The add-ons amount to an “electricity tax” that hits lower-income households hardest, it says.
“Customers across the three IOU service territories contribute $678 per year on average toward the residual cost burden,” the study says. “For PG&E and SDG&E customers, residual cost burdens are more than two-thirds of their total bills, whereas SCE customers pay slightly more than half of their bills towards residual costs. As a result, how California chooses to recover these costs is the primary driver of electricity costs.”
That, in turn, “discourages efficient substitution from natural gas and gasoline … towards electricity,” it said. “As such, high electricity prices act as a deterrent to electrification of transportation and buildings.”
Released Thursday, “Paying for Electricity in California: How Residential Rate Design Impacts Equity and Electrification,” was written by Borenstein and professors Meredith Fowlie and James Sallee at the Energy Institute at UC Berkeley’s Haas School of Business. Nonprofit think tank Next 10 commissioned the report.
The study is a follow-up to last year’s publication by the same authors, “Designing Electricity Rates for An Equitable Energy Transition,” which dealt with California’s strategy of recovering fixed utility and social program costs through “increased per-kilowatt hour (‘volumetric’) prices.”
“With nearly all fixed and sunk costs recovered through such volumetric prices, the price customers pay when they turn their lights on for an extra hour is now two to three times what it actually costs to provide that extra electricity — even when including the societal cost of pollution,” it said. (See Calif.
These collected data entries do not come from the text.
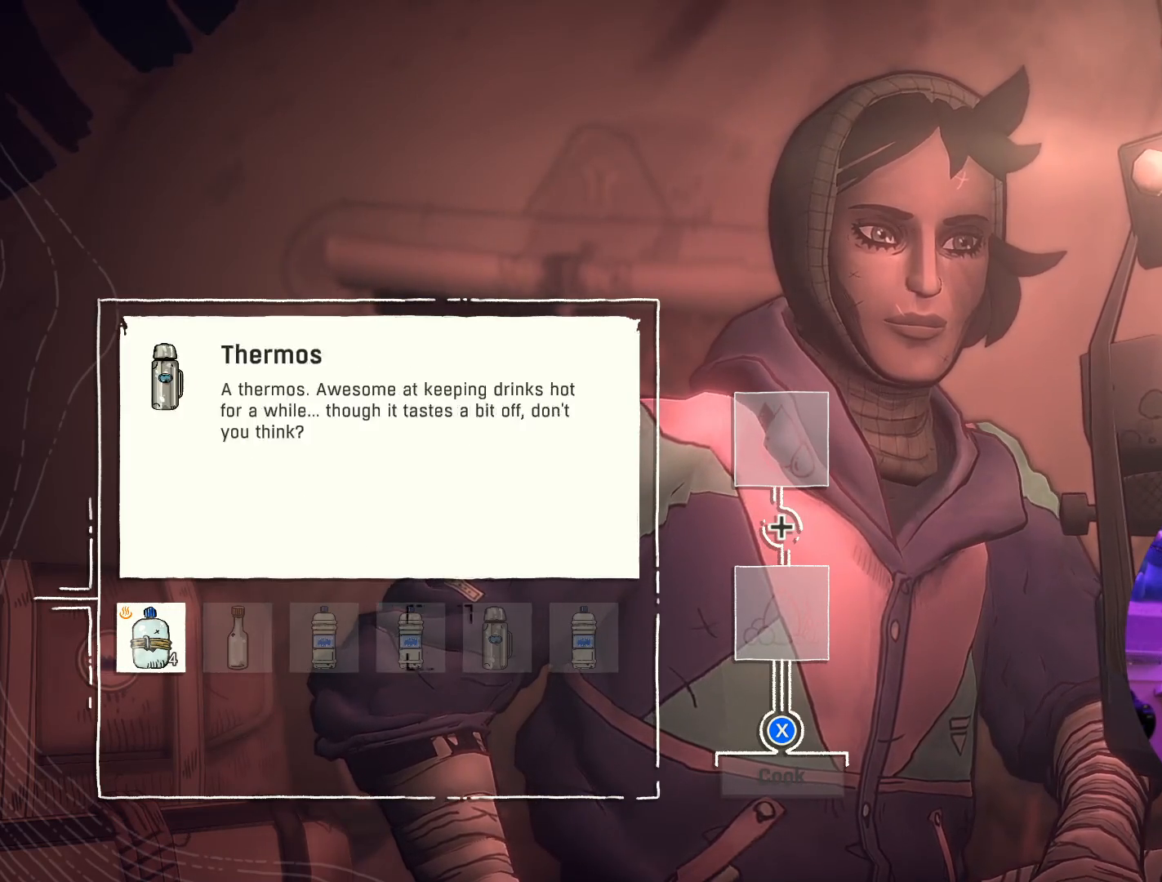
{"buttons": [], "left_stick": "center", "right_stick": "center", "events": [[133, "left_stick", "center"], [217, "left_stick", "right"], [383, "left_stick", "center"]]}
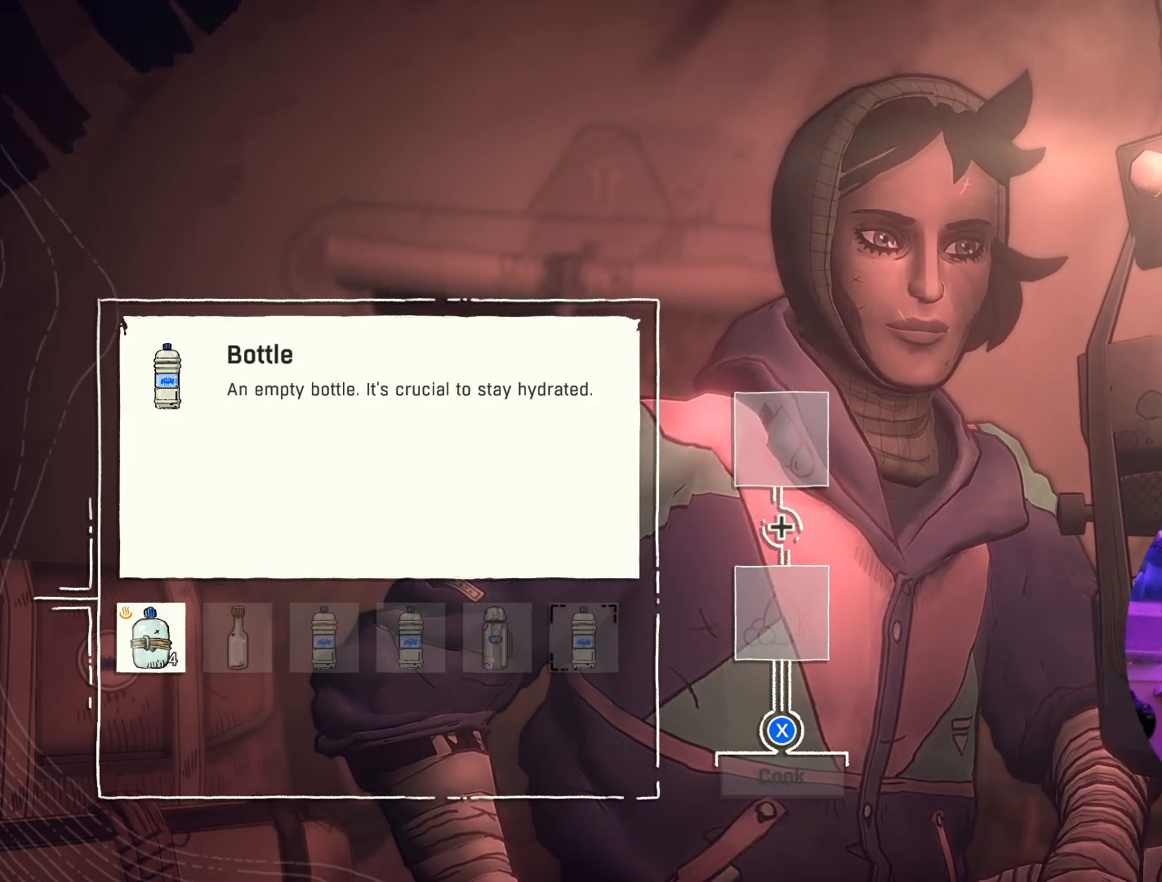
{"buttons": [], "left_stick": "center", "right_stick": "center", "events": []}
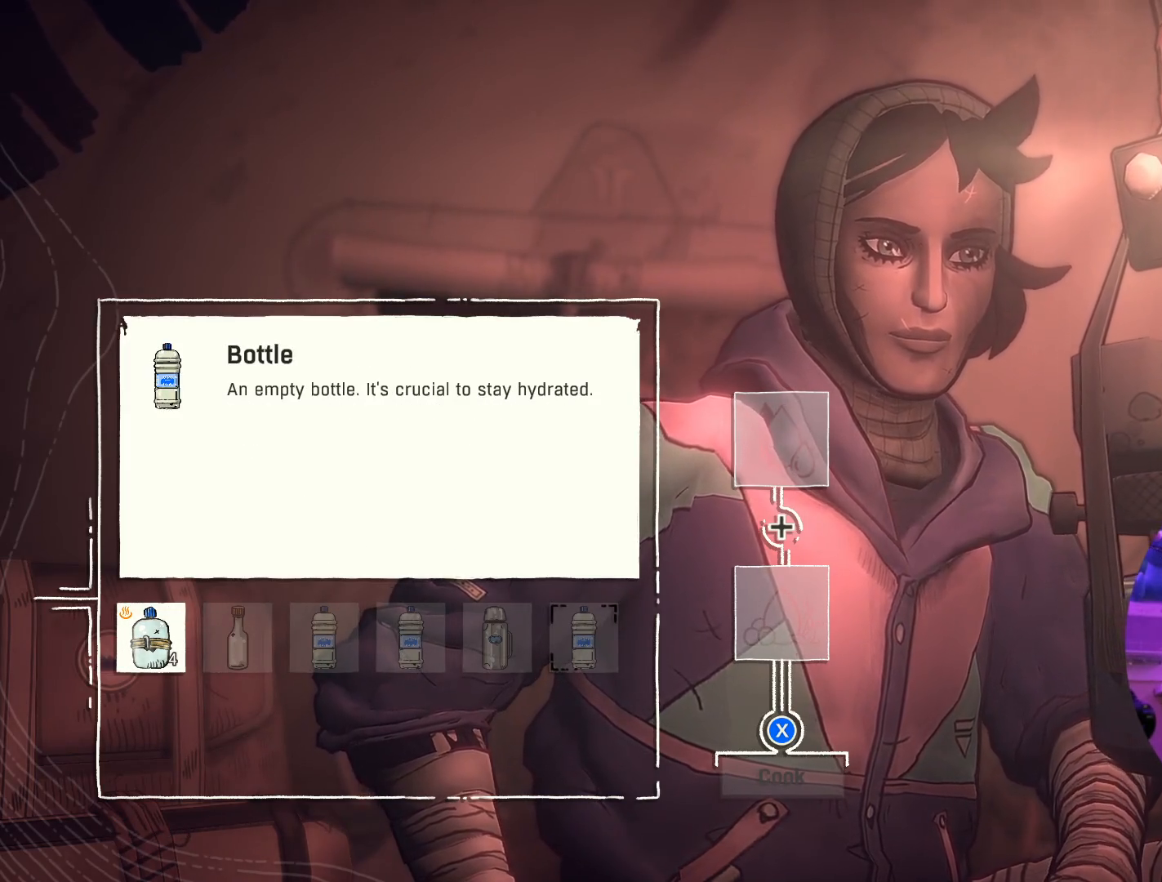
{"buttons": [], "left_stick": "center", "right_stick": "center", "events": [[283, "left_stick", "left"], [450, "left_stick", "center"]]}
Worries High Rates Could Hurt Climate Efforts.)
Last week’s report expanded on the prior study by analyzing, for the first time, detailed billing data from 11 million households and examining the consequences of the “electricity tax.”
It found that higher-income households pay a greater share of residual costs, “but lower-income households pay much more as a fraction of their annual income on average, so much so that the effective electricity tax is more regressive than the state sales tax.”
In PG&E and SDG&E territories, for example, the lowest-earning households pay more than 3% of their annual incomes in residual costs while those in the highest income group pay less than 1%.
Net Metering
The state’s controversial net metering system for rooftop solar owners “makes the effective electricity tax substantially more regressive,” it says. “This is because wealthier households are much more likely to have rooftop solar.
“The effect is strongest in SDG&E, where rooftop solar in 2019 already provided over 20% of residential electricity under net metering, thus offsetting a majority of the cross-subsidy created by the California Alternative Rates for Energy (CARE) program” for low-income households.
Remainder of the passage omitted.